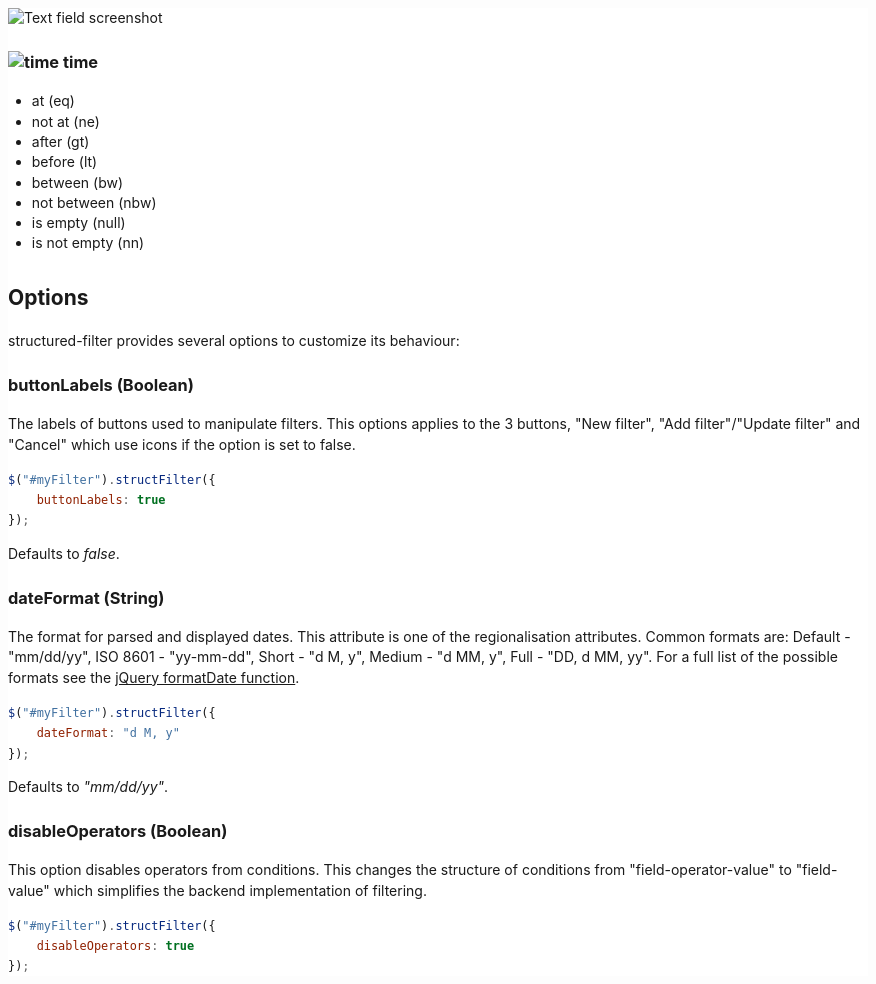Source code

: ![Text field screenshot](https://raw.github.com/evoluteur/structured-filter/master/screenshots/sf-cond-text.gif)

### ![time](https://raw.github.com/evoluteur/structured-filter/master/screenshots/ft-time.gif) time

- at (eq)
- not at (ne)
- after (gt)
- before (lt)
- between (bw)
- not between (nbw)
- is empty (null)
- is not empty (nn)


<a name="Options"></a>
## Options

structured-filter provides several options to customize its behaviour:

### buttonLabels (Boolean)

The labels of buttons used to manipulate filters. This options applies to the 3 buttons, "New filter", "Add filter"/"Update filter" and "Cancel" which use icons if the option is set to false.

```javascript
$("#myFilter").structFilter({
    buttonLabels: true
});
```

Defaults to *false*.

### dateFormat (String)

The format for parsed and displayed dates. This attribute is one of the regionalisation attributes.
Common formats are: Default - "mm/dd/yy", ISO 8601 - "yy-mm-dd", Short - "d M, y", Medium - "d MM, y", Full - "DD, d MM, yy". For a full list of the possible formats see the [jQuery formatDate function](http://docs.jquery.com/UI/Datepicker/formatDate).

```javascript
$("#myFilter").structFilter({
    dateFormat: "d M, y"
});
```

Defaults to *"mm/dd/yy"*.

### disableOperators (Boolean)

This option disables operators from conditions. This changes the structure of conditions from "field-operator-value" to "field-value" which simplifies the backend implementation of filtering.

```javascript
$("#myFilter").structFilter({
    disableOperators: true
});
```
----
**Problem:** For each line of the material that contains the word "true", make a copy.

**Solved exercise:**
    buttonLabels: true
    disableOperators: true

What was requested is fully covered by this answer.